兴许是觉得这群叛军翻不起什么风浪,最后一层居然没有守卫,空荡荡的长廊里只有不知从哪里来的水滴声回响,阴森而诡异。
嘀嗒、嘀嗒……
循着新鲜的血腥味,十九号找到了它的来源,然而迎面而来的景象让他呆在了原地,甚至忘了回头提醒三人不要跟来。
“小应星,别看!”白珩焦急的声音把他拉回了现实,十九号迟钝的扭头,看到那名来自仙舟的狐人女孩正试图挡住身边的年轻男人的视线——但太晚了,应星已经看到了尽头的景象,他的脸色难看的像是下一秒就要吐出来。

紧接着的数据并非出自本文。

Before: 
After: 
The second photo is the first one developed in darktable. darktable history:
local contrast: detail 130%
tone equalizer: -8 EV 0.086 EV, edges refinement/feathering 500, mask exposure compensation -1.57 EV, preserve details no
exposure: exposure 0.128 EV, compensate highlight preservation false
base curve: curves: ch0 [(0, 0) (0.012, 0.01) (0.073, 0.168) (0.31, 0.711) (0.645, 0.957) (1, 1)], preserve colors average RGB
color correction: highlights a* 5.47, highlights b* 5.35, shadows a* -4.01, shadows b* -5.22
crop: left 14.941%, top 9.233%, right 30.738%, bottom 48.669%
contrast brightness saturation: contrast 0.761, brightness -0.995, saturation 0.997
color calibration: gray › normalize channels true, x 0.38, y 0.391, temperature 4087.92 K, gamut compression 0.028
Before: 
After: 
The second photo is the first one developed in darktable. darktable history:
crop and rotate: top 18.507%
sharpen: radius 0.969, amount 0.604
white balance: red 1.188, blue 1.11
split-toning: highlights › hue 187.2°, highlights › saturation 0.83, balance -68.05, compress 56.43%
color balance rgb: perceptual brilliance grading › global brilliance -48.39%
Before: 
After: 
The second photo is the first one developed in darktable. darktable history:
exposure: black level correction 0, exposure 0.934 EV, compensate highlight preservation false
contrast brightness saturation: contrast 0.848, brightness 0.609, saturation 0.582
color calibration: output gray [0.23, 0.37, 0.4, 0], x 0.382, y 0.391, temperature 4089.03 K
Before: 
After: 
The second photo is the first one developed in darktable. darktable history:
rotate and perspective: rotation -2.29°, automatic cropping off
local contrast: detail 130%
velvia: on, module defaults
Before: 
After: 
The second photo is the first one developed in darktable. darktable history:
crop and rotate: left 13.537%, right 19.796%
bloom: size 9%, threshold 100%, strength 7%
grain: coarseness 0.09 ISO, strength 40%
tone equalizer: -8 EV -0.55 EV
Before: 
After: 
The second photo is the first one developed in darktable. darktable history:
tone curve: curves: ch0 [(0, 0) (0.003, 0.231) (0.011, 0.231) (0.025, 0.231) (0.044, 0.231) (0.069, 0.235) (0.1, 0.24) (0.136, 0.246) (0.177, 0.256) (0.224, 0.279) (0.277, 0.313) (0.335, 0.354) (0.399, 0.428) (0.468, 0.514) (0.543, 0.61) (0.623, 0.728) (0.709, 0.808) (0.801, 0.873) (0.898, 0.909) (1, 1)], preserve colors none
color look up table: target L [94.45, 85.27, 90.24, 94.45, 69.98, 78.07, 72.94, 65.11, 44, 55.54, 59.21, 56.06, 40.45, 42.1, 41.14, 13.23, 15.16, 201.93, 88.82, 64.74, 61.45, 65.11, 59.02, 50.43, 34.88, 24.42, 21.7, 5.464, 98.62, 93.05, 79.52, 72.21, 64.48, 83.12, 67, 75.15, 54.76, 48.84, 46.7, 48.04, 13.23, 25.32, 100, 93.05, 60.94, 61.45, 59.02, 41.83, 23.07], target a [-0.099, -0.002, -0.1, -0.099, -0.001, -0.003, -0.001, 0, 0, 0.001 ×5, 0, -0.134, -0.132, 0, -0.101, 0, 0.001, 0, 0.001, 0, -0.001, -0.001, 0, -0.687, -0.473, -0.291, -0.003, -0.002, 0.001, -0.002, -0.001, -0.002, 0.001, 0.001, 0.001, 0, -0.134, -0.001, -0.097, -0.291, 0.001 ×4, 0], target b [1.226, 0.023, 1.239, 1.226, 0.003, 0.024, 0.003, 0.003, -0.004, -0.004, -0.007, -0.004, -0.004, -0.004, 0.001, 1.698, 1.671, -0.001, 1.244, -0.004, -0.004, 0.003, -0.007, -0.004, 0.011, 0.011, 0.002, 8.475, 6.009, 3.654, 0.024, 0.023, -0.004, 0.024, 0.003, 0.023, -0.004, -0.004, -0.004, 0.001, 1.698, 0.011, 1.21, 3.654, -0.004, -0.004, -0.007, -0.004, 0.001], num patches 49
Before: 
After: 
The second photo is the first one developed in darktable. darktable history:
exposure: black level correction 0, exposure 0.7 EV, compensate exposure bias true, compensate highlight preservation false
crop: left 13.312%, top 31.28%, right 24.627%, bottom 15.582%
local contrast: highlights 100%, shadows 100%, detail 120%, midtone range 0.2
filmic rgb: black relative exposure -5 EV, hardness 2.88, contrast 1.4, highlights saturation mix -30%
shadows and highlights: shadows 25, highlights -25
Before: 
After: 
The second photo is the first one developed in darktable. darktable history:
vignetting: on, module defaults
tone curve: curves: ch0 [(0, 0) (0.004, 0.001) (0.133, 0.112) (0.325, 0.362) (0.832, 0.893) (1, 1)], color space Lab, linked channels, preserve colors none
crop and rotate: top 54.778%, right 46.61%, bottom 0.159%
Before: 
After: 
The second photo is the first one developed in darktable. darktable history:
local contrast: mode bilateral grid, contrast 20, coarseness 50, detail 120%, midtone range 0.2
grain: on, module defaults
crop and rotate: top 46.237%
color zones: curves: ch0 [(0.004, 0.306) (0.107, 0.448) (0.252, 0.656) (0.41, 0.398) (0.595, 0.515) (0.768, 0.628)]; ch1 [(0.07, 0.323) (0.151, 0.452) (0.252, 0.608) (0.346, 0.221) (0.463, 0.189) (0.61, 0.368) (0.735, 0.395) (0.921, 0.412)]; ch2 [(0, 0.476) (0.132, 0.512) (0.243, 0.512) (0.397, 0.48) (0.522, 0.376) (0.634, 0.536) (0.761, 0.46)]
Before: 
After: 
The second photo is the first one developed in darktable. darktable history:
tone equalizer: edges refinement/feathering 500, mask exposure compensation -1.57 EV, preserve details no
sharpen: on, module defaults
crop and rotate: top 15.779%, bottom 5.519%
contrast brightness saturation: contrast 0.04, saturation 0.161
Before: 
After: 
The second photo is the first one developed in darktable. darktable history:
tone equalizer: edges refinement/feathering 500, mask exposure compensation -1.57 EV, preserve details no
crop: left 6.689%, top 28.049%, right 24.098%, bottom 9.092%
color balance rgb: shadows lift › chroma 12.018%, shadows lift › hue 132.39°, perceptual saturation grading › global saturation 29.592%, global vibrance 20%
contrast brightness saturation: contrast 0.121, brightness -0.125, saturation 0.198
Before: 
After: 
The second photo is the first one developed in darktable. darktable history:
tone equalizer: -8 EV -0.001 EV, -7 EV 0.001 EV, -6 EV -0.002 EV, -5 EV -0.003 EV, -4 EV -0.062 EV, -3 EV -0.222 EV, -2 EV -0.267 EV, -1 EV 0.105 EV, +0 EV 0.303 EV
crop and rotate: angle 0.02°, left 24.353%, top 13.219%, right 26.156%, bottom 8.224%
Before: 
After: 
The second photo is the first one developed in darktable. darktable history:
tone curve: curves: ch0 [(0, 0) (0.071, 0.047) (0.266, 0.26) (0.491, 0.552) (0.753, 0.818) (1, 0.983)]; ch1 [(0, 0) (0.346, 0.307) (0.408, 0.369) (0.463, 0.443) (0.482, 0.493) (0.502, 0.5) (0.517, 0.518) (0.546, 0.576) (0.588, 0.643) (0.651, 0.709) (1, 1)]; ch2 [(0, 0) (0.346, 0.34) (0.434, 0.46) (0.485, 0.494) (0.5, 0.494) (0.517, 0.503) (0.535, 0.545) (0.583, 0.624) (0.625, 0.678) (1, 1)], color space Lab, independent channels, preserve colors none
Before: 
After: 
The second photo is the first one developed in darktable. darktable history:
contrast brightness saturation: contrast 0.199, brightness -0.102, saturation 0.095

而白珩自己的表情也不怎么好,狐人对血腥味比天人和短生种都要敏感,何况这里是她同族的……
“你们去外面等我,这里我来处理。”
镜流往前走了一步,不动声色地挡在了白珩前面。
脸色难看的青年挪开了女孩的手,他没有走:“不,不用,我没事。”
“……我也没事,阿流。”白珩沉默了两秒,对镜流摇了摇头,“没事的,别浪费时间。”
他们坚持,镜流也不再做声,她又往前走了两步,走过十九号的身侧,他没看清楚她干了什么,只是一线银光划过后,牢笼的锁链掉在了地上。
她踏入牢房,靴底踩在厚厚的一层粘稠血污上,发出让人牙酸的噗嗤声。
直到看到这里的景象时,十九号才知道那滴答声并不是水,而是血。
在这个并不宽敞的牢房中,铁钩从天花板上垂下,像菜市场吊着肉一样,铁钩直接穿过血肉,悬挂着一具具模糊的躯体。